# GIVEN DATA
+++

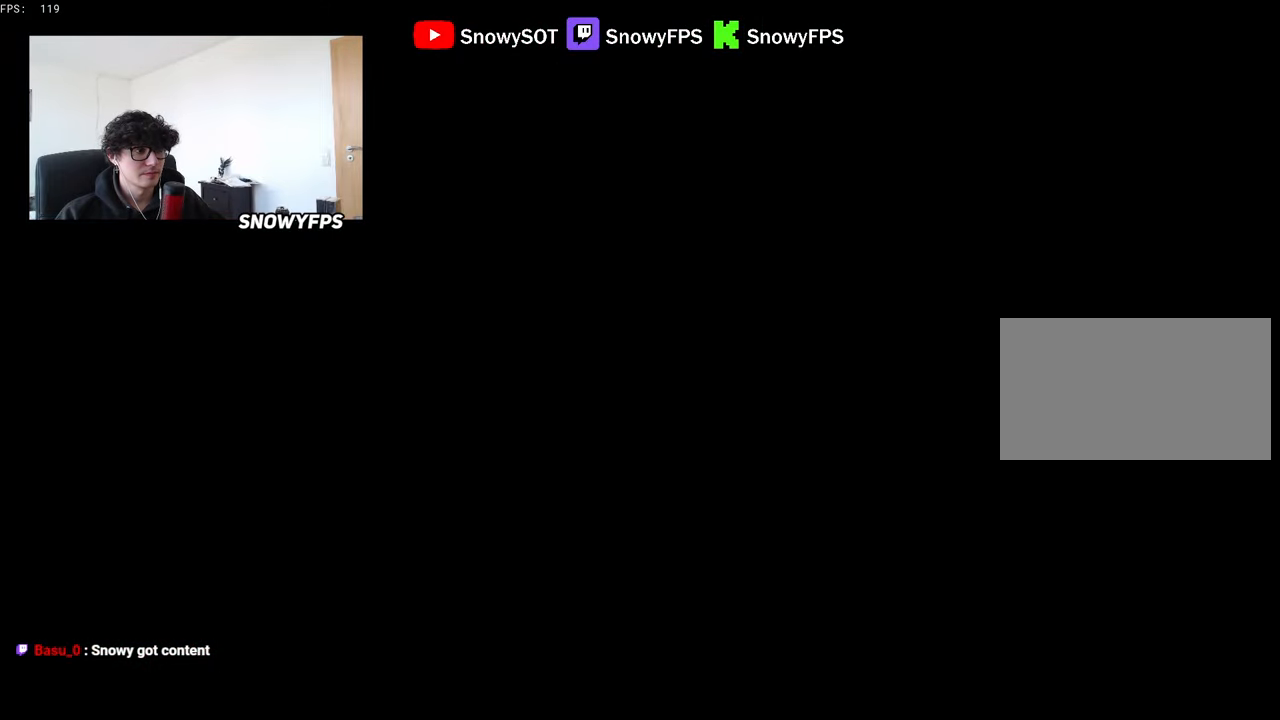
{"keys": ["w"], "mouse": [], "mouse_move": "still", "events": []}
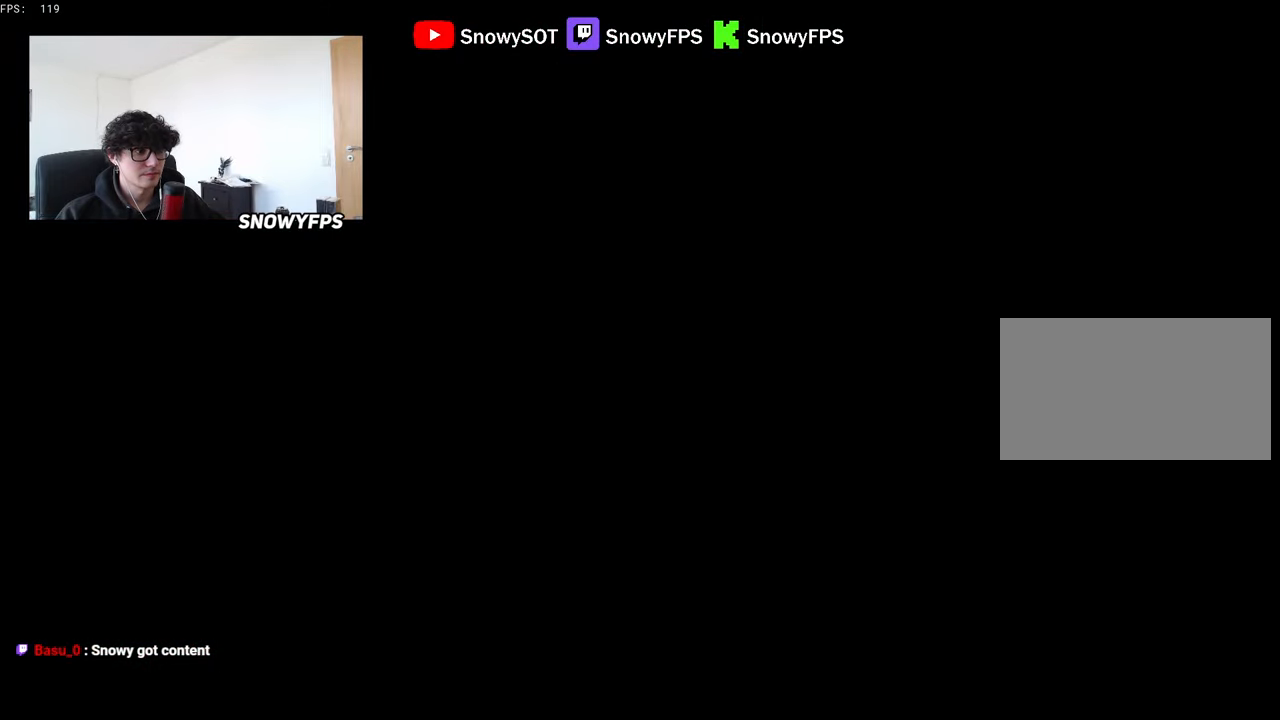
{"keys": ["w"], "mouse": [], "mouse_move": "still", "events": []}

+++

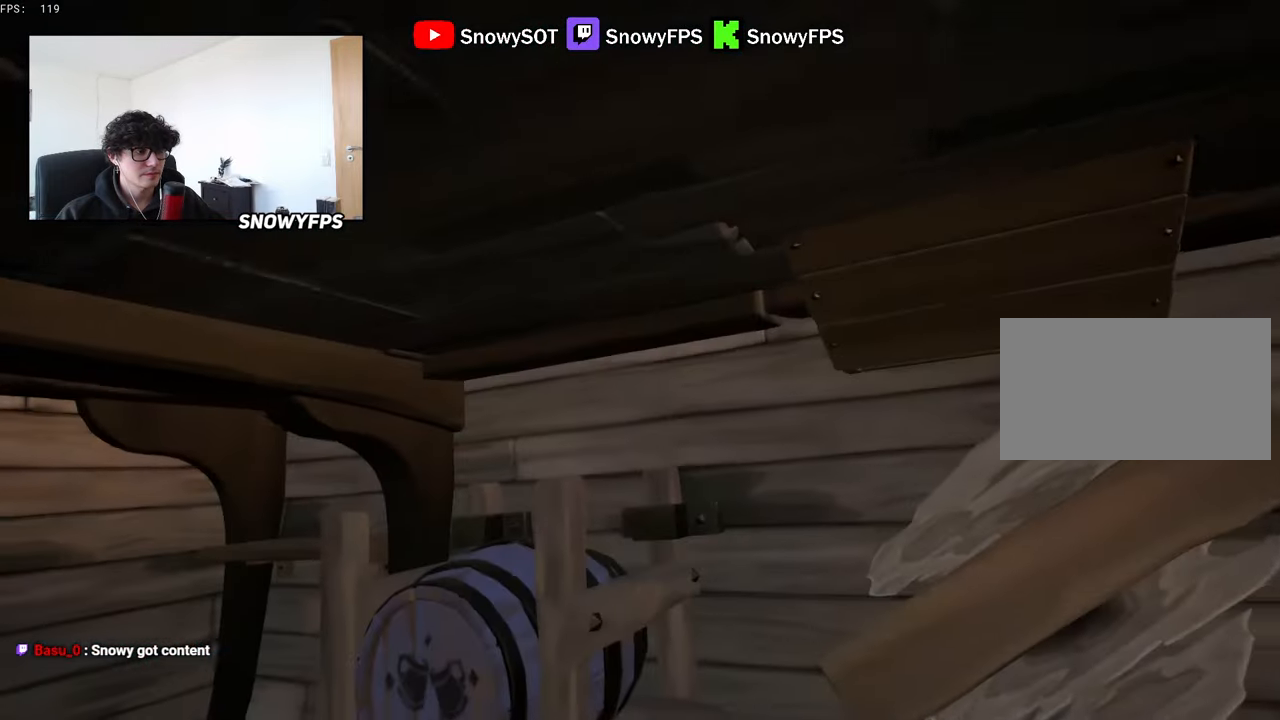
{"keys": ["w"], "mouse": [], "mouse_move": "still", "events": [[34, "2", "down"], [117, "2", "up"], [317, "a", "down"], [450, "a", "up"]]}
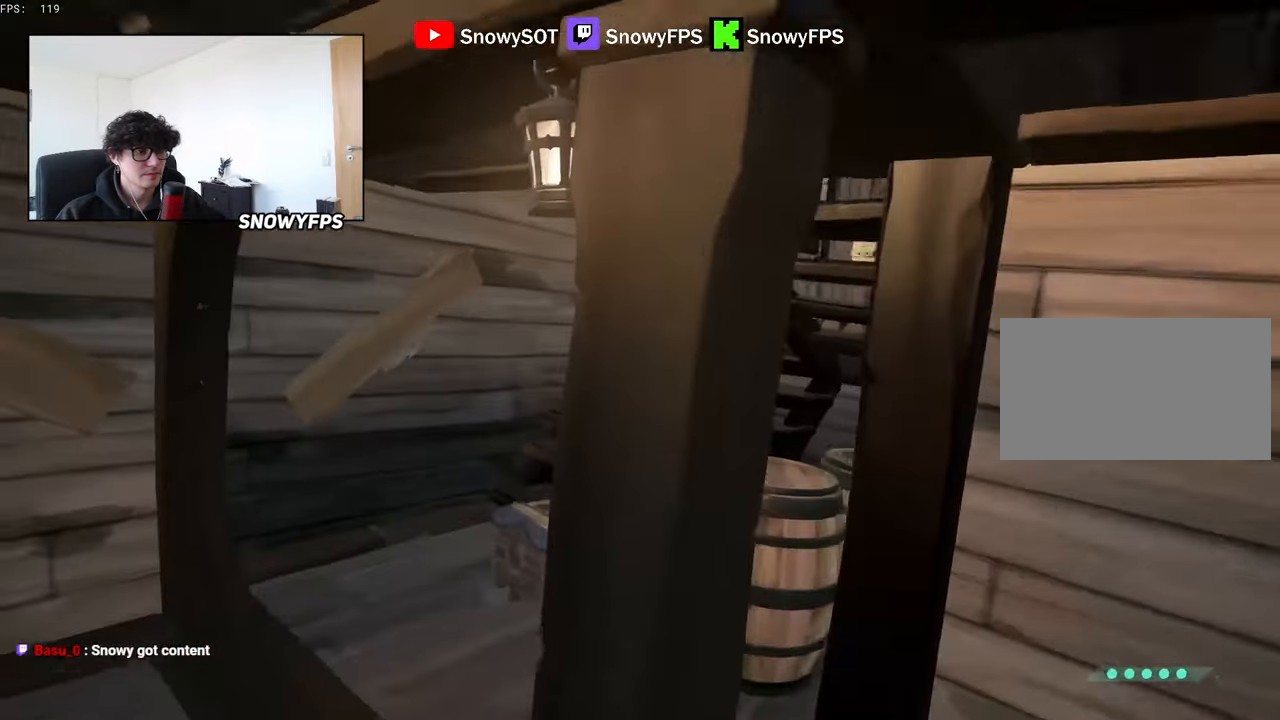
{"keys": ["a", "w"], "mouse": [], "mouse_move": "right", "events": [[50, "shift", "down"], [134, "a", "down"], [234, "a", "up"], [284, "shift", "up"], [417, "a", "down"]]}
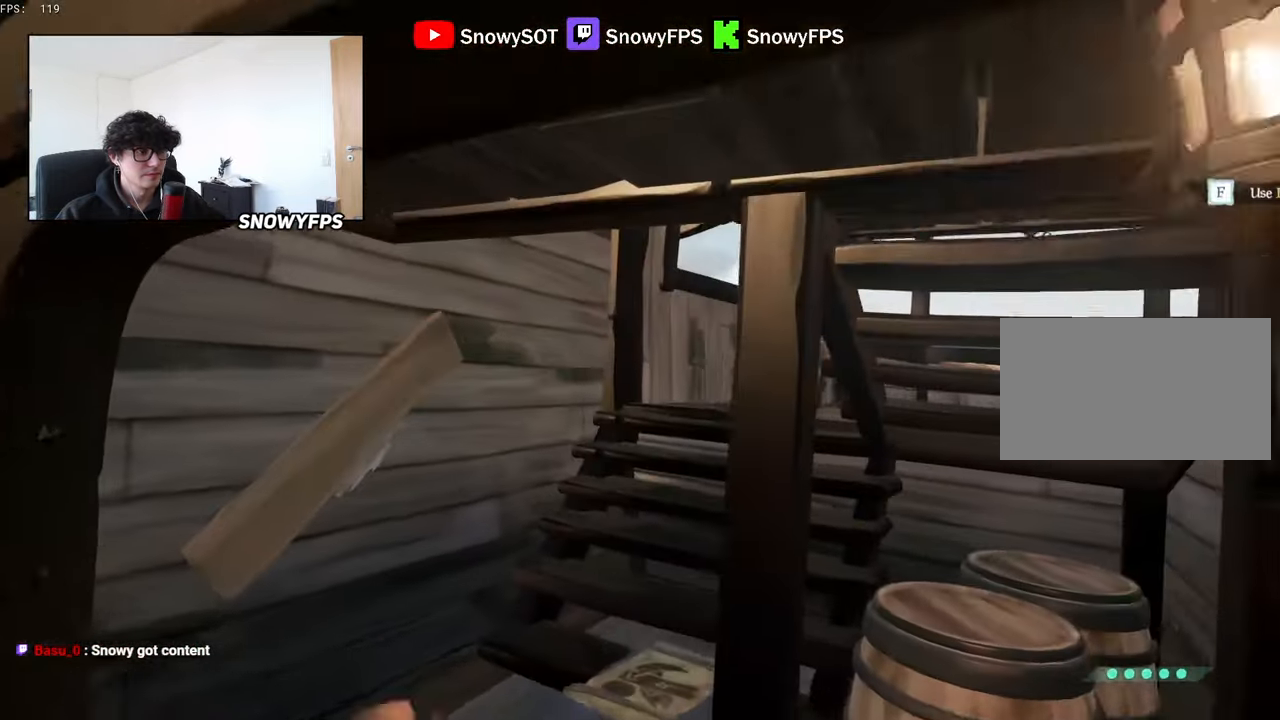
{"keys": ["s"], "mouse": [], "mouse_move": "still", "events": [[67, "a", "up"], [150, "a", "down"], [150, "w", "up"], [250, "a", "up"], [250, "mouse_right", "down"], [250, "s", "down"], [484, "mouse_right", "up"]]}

+++

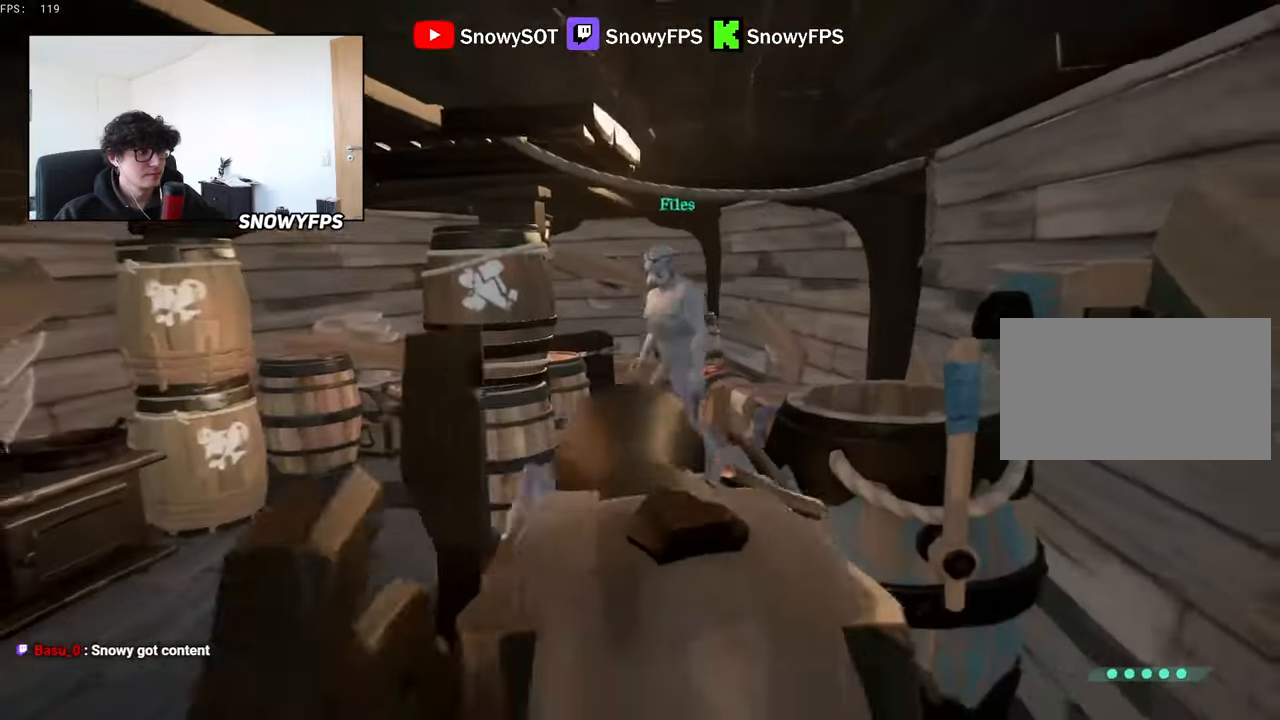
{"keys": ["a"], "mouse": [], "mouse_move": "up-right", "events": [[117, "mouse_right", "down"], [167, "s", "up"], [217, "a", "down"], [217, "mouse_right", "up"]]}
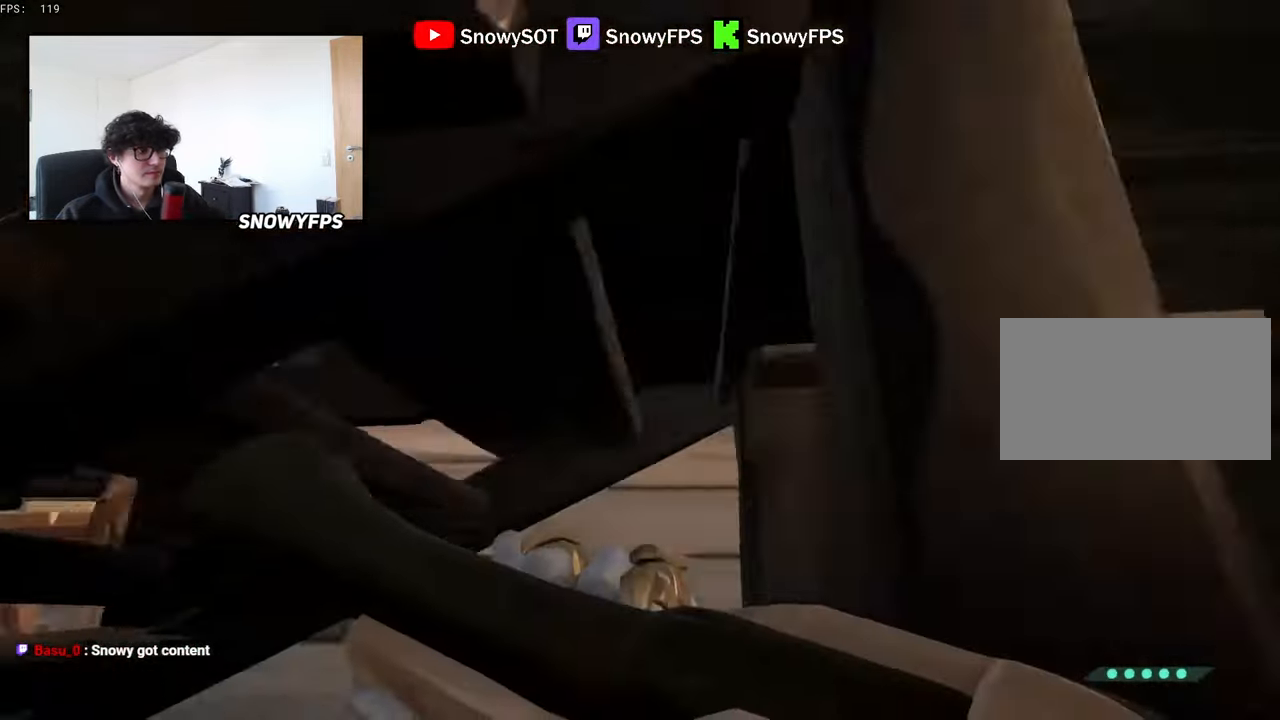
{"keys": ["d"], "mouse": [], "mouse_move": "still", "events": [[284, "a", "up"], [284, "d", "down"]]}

+++

# INSTRUCTIONS TO FOLLOW
Select and copy every line of the material that holds the string "still".

# YOUR SOLUTION
{"keys": ["w"], "mouse": [], "mouse_move": "still", "events": []}
{"keys": ["w"], "mouse": [], "mouse_move": "still", "events": []}
{"keys": ["w"], "mouse": [], "mouse_move": "still", "events": [[34, "2", "down"], [117, "2", "up"], [317, "a", "down"], [450, "a", "up"]]}
{"keys": ["s"], "mouse": [], "mouse_move": "still", "events": [[67, "a", "up"], [150, "a", "down"], [150, "w", "up"], [250, "a", "up"], [250, "mouse_right", "down"], [250, "s", "down"], [484, "mouse_right", "up"]]}
{"keys": ["d"], "mouse": [], "mouse_move": "still", "events": [[284, "a", "up"], [284, "d", "down"]]}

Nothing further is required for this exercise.